● INPUT MATERIAL
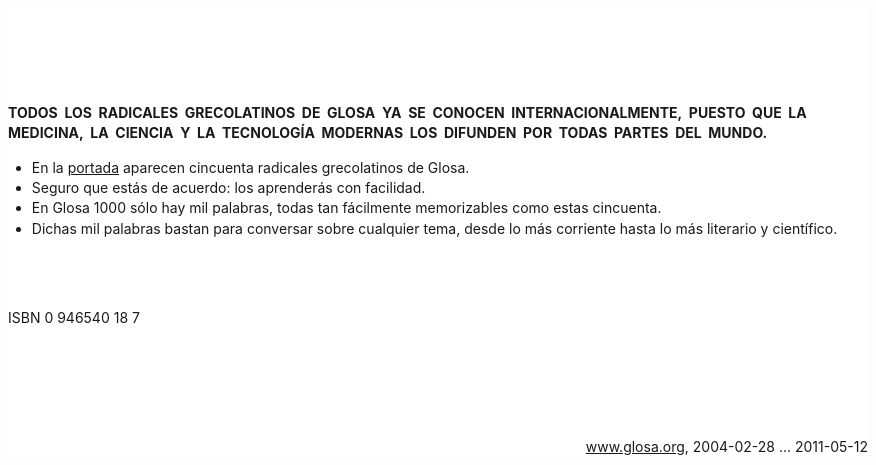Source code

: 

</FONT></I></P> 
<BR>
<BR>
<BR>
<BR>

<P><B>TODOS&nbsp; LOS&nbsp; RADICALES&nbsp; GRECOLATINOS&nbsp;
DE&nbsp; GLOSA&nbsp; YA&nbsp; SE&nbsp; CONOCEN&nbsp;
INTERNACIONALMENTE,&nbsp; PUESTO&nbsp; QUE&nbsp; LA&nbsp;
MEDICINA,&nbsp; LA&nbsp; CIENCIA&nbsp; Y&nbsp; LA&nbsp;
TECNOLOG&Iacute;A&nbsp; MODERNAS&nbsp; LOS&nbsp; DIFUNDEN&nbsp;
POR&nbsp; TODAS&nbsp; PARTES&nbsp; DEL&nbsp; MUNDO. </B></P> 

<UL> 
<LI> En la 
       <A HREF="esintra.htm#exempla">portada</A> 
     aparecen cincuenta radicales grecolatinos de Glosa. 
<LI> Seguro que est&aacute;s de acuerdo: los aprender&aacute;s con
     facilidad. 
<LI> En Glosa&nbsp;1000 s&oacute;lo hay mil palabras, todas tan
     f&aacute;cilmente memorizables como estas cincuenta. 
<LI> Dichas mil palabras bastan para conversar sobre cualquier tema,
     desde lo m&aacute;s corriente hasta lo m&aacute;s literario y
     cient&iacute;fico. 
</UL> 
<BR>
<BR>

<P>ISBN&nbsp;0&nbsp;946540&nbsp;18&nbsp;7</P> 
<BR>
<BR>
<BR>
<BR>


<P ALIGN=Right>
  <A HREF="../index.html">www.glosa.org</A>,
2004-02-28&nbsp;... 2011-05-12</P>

● DIRECTIONS FOR THIS TASK
Transcribe all the lines above exactly; any image among them is skipped.

● RESPONSE AREA
Source code

: 

</FONT></I></P> 
<BR>
<BR>
<BR>
<BR>

<P><B>TODOS&nbsp; LOS&nbsp; RADICALES&nbsp; GRECOLATINOS&nbsp;
DE&nbsp; GLOSA&nbsp; YA&nbsp; SE&nbsp; CONOCEN&nbsp;
INTERNACIONALMENTE,&nbsp; PUESTO&nbsp; QUE&nbsp; LA&nbsp;
MEDICINA,&nbsp; LA&nbsp; CIENCIA&nbsp; Y&nbsp; LA&nbsp;
TECNOLOG&Iacute;A&nbsp; MODERNAS&nbsp; LOS&nbsp; DIFUNDEN&nbsp;
POR&nbsp; TODAS&nbsp; PARTES&nbsp; DEL&nbsp; MUNDO. </B></P> 

<UL> 
<LI> En la 
       <A HREF="esintra.htm#exempla">portada</A> 
     aparecen cincuenta radicales grecolatinos de Glosa. 
<LI> Seguro que est&aacute;s de acuerdo: los aprender&aacute;s con
     facilidad. 
<LI> En Glosa&nbsp;1000 s&oacute;lo hay mil palabras, todas tan
     f&aacute;cilmente memorizables como estas cincuenta. 
<LI> Dichas mil palabras bastan para conversar sobre cualquier tema,
     desde lo m&aacute;s corriente hasta lo m&aacute;s literario y
     cient&iacute;fico. 
</UL> 
<BR>
<BR>

<P>ISBN&nbsp;0&nbsp;946540&nbsp;18&nbsp;7</P> 
<BR>
<BR>
<BR>
<BR>


<P ALIGN=Right>
  <A HREF="../index.html">www.glosa.org</A>,
2004-02-28&nbsp;... 2011-05-12</P>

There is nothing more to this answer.